Stash App

Here’s a slightly edited text from a friend this morning:

Using Claude Code feels like taking drugs. I get high when I use it and then the come down is a bitch.

Truth.

I haven’t blogged much about how I’ve been using Claude Code, because everyone is blogging about how they’re using Claude Code, and I don’t want to become just another one of those people who blog about how they’re using Claude Code. Instead, I thought I’d just ship something that is the result of all of this terminal-powered pseudo drug usage.

Background: I am an inveterate note taker. I’ve tried all the apps, all the methods, and nothing quite works the way my brain does. You can blame all the time working in and living with social media, but my brain loves short little bursts of things in reverse chron, with #hashtags and @people mentions, and expects quick search. I don’t like folders, graphs are cool until they’re not, and speed is the most important thing.

So I built Stash App, and it’s currently in beta. If you want to play with it, you can get the TestFlight for macOS and iOS. You can read more at the little site I built while enjoying the high of Claude Code, but here are the highlights:

  • Native macOS and iOS apps, and they sync via iCloud.
  • No folders, just a timeline of notes. Tag them with #hashtags for projects, and @people for mentions. They autocomplete after the first time you use them. #todos get a special visual treatment.
  • Fast keyword search, or tap on a #hashtag or @mention to filter your view.
  • Gmail-style keyboard shortcuts in the macOS app (j/k, e, #, c – iykyk).
  • Archive or trash your notes. Empty your trash to permanently delete them.
  • Just the right amount of Markdown rendering.
  • Export to Markdown, import via Markdown, both in the macOS app.

You can learn more here; there’s a draft FAQ which has more details. I have been using it while building it for the past few weeks and it’s now part of my workflow because it works like my brain works. It may not work for you, and that’s fine! But if you think it might, grab the TestFlight and check it out. All feedback welcome.

Oh, and there are more drug-induced things coming soon. Stay tuned.

three books dot net

As a moderate, semi-dangerous San Francisco liberal, The Ezra Klein Show is required listening. The Vox co-founder and New York Times opinion contributor brings on smart guests to talk about smart things. At the end of every episode Ezra asks his guests this question:

“What are three books you’d recommend to the audience?”

Every time I listen to the show I think to myself: “I should write these down!

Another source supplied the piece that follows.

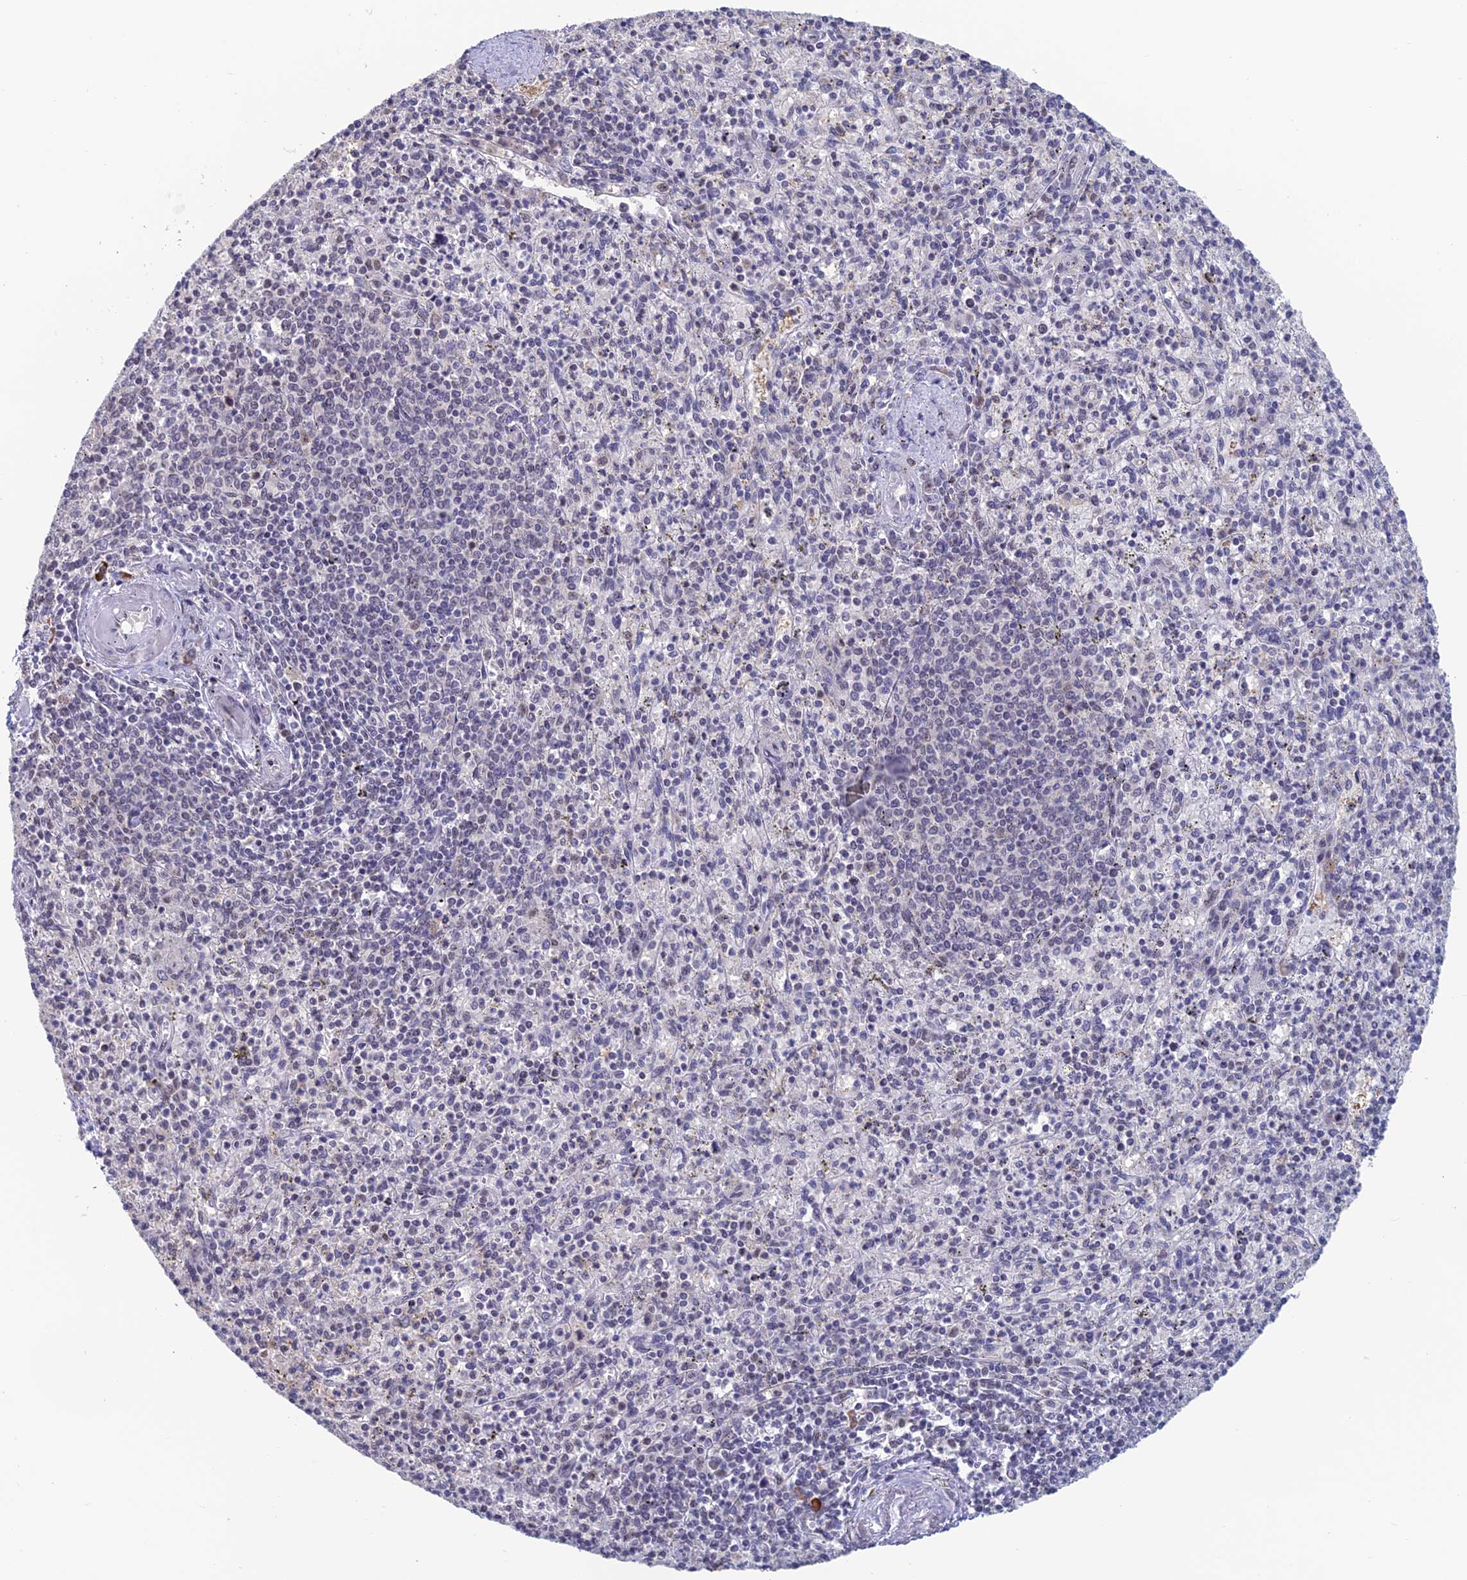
{"staining": {"intensity": "negative", "quantity": "none", "location": "none"}, "tissue": "spleen", "cell_type": "Cells in red pulp", "image_type": "normal", "snomed": [{"axis": "morphology", "description": "Normal tissue, NOS"}, {"axis": "topography", "description": "Spleen"}], "caption": "Image shows no protein expression in cells in red pulp of normal spleen. (DAB immunohistochemistry (IHC), high magnification).", "gene": "NABP2", "patient": {"sex": "male", "age": 72}}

I’m always looking for good non-fiction books to read, and these seem interesting!” Now, the Times does the Right Thing by including all of those book recommendations in the RSS feed, and linking to them on their site. But I’m lazy, and I wanted them all in one place.

So I put them all in one place: 3books.net.

  • Built with Claude Code, hosted on Vercel & Neon, with book data from ISBNdb.
  • The system parses the RSS feed from the Times, and uses GPT 3.5 to pull out the recommended books, and write little bios of the guests. Stuffs all that into the database.
  • It looks up the books in ISBNdb, grabs some metadata about the books, stuffs all that into the database.
  • The system does the best it can to associate a single book across multiple episodes (The Origins of Totalitarianism has been recommended in seven episodes!).
  • The processing isn’t perfect! Sometimes it will include a book written by the guest! I’m OK with that.
  • The home page shows the books recommended in recent episodes (and skips any episodes that don’t have book recommendations), detail pages for books and episodes show, well, details.
  • I’ve started doing some basic “recommended with:” pivots on books, so you can see what other books have been recommended alongside the one you’re currently viewing.
  • Search sort of works! It’s not fancy.
  • I like the “random book” and “random episode” features.
  • The system currently has about 1300 books across nearly 500 episodes. I want to explore more ways to browse this corpus; it’s a tidy little dataset.

I like projects, I like books, I like podcasts, I like RSS feeds. I think I would like Ezra Klein! Seems like a nice guy. (Hmmm, is all of this just an extreme case of parasocial fan behavior? Yikes.)

And I love making software. Making software with Claude Code has been a very interesting experience. I’ve gone through all the usual ups and downs – the “holy shit it worked” moments, the “holy shit the robot is a f’ing idiot” moments, the “wow, you really are a stateless machine without any memory, aren’t you” moments. But it’s super fun and incredibly empowering to have what Josh Brake calls “an e-bike for the mind” at your beck and call.

The site isn’t perfect, and there’s still more that I want / need to do. But if it’s good enough to buy a domain name for, it’s good enough to share.

So, go. Browse. Find a good book to read! Let me know what you pick.